In public meetings, Kossuth had cited Clay’s arguments about the cause of liberty in making the case for American intervention on behalf of Hungary—even though Clay had previously criticized pro-Kossuth interventionist proposals in the Senate. When Kossuth visited the Sage of Ashland in Washington to ask his blessing—on the same day, it turned out, as Lincoln introduced his Resolutions—Clay minced no words.

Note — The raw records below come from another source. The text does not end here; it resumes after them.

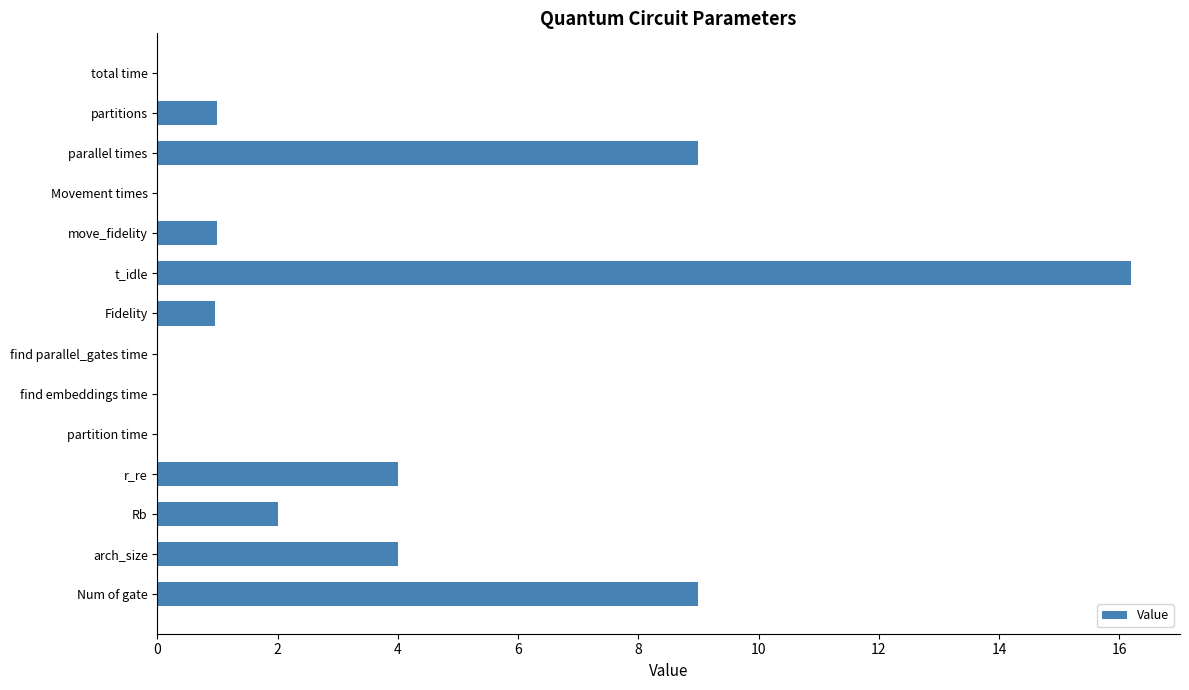

Between Movement times and t_idle, which is larger?

t_idle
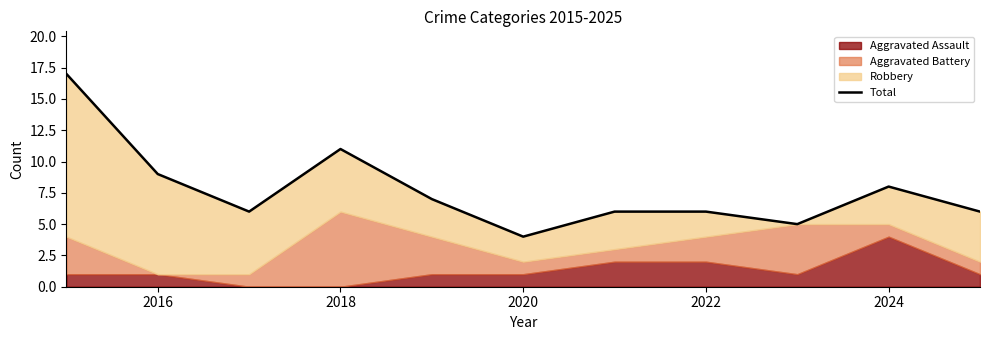

How many lines are shown in the chart?

1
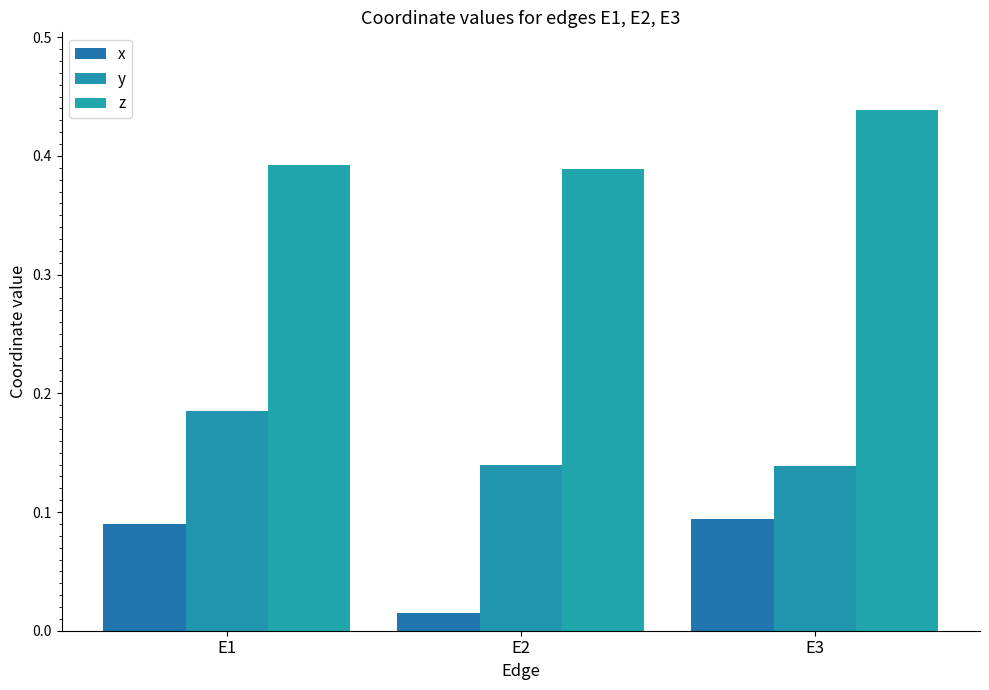

Rank the series by their average value, from highest to lowest.

z, y, x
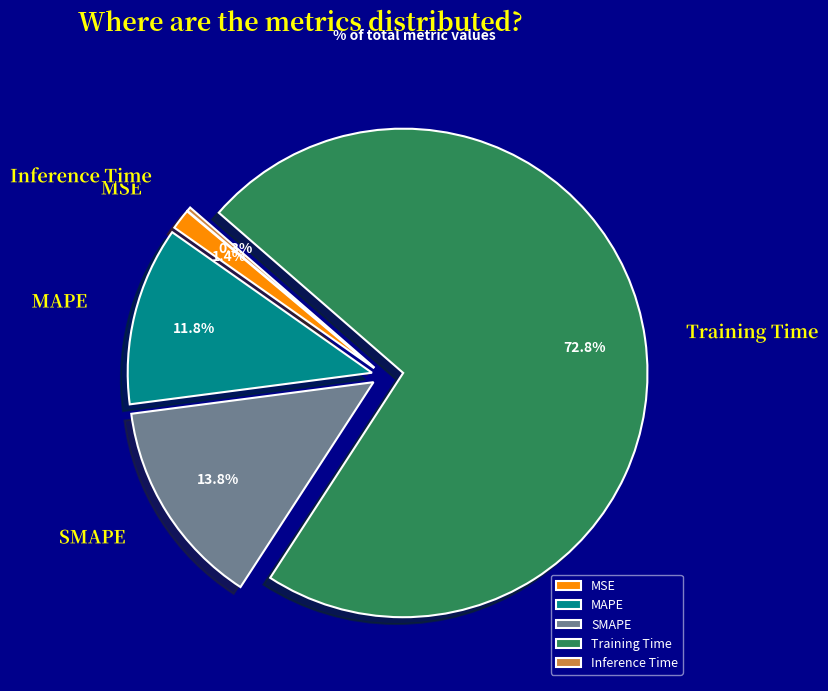

What is the largest slice in the pie chart?

Training Time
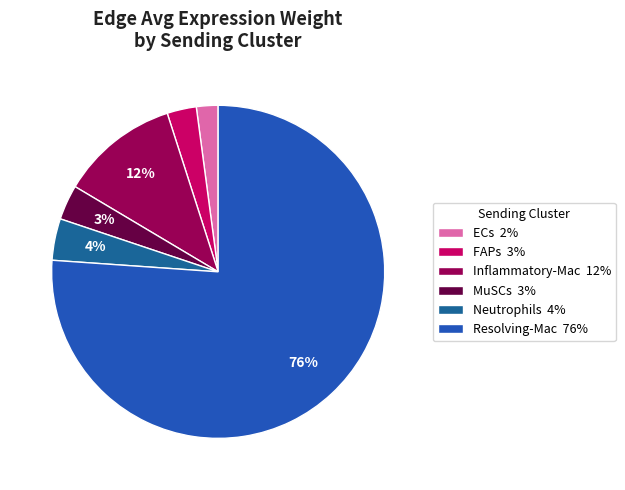

What is the change in value from FAPs to MuSCs?

+0.5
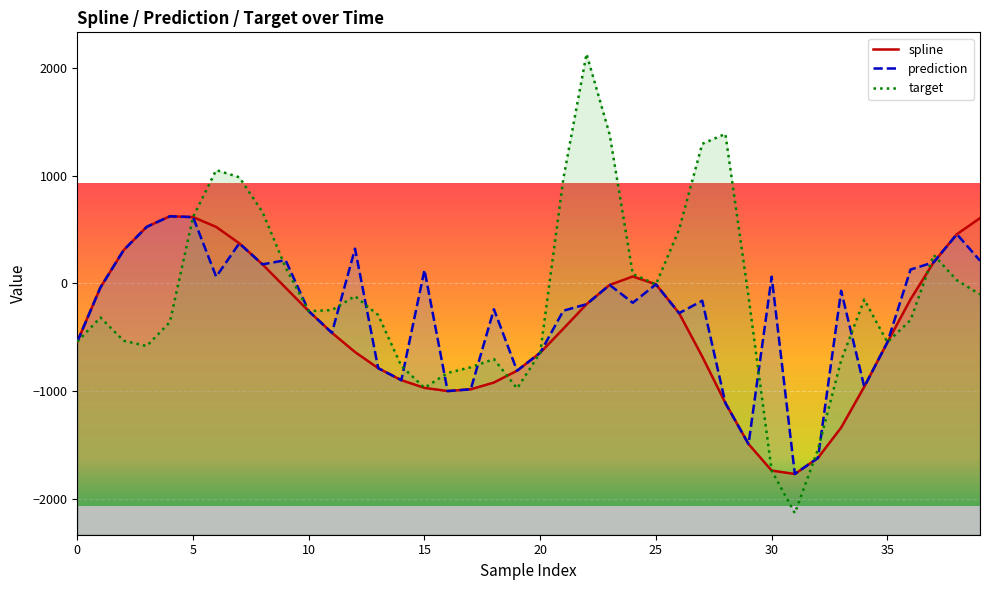

What is the difference between the maximum and minimum values in the spline series?

2392.3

As reported in the newspapers, Clay, who was on his sickbed (he would die within a few months), expressed his “liveliest sympathies” with the Hungarians; but he argued that the practical effects of providing “material aid” by the United States would probably be war with one or more European powers. Clay pointed out that the United States lacked the means to carry out military operations on the European continent; and that a maritime war would “result in mutual annoyance to commerce, but little else.” Once the United States engaged (ineffectually) in such a war, it would have (effectually) abandoned its “ancient policy of amity and non-intervention in the affairs of other nations.” The European powers would feel justified “in abandoning the terms of forbearance and non-intervention,” which they had so far preserved towards the American Republic. “After the downfall, perhaps, of the friends of liberal institutions in Europe, her despots, imitating and provoked by our fatal example,” might turn upon the United States in its hour of weakness and exhaustion. “Sir,” Clay concluded, “the recent subversion of the republican government of France [by Louis Napoleon’s coup of December, 2, 1851] and that enlightened nation voluntarily placing its neck under the yoke of despotism, teach us to despair of any present success for liberal institutions in Europe.”
Here, Clay did cite the traditional American precedent of “amity and non-intervention in the affairs of other nations,” whereas Lincoln tried to redefine the terms of the debate by arguing that American resistance to foreign interference against a legitimate domestic revolution did not constitute “intervention.” Clay, unlike Lincoln, may have felt that the invocation of such precedents was a critical factor in determining “policy” in the present circumstance. That circumstance, which Clay did not identify but what he (and Lincoln) surely had in mind, was the need for the nation to heal itself from the divisions caused by the Mexican-American War and the subsequent political battles that led to the still-controversial Compromise of 1850. Clay and Lincoln were both opposed to the Manifest Destiny agenda of those Democrats who linked American expansionism (including the acquisition of new territories suitable for slavery to the south, by means of filibustering) with an interventionist attitude towards European affairs. American efforts to become involved politically or militarily in central Europe, or even to go too far in stirring up public sympathies on behalf of Kossuth, provided no solid grounds for American foreign policy and would likely divide the country even further. This was so especially because the necessary conditions in Europe for successful liberal revolutions seemed completely missing, at least for the time being.
Lincoln’s Kossuth Resolutions represent an interesting if little known link in the chain of American reasoning about the nation’s role in international affairs, the legitimacy of revolution and regime change, and the relationship between self-determination and republican government.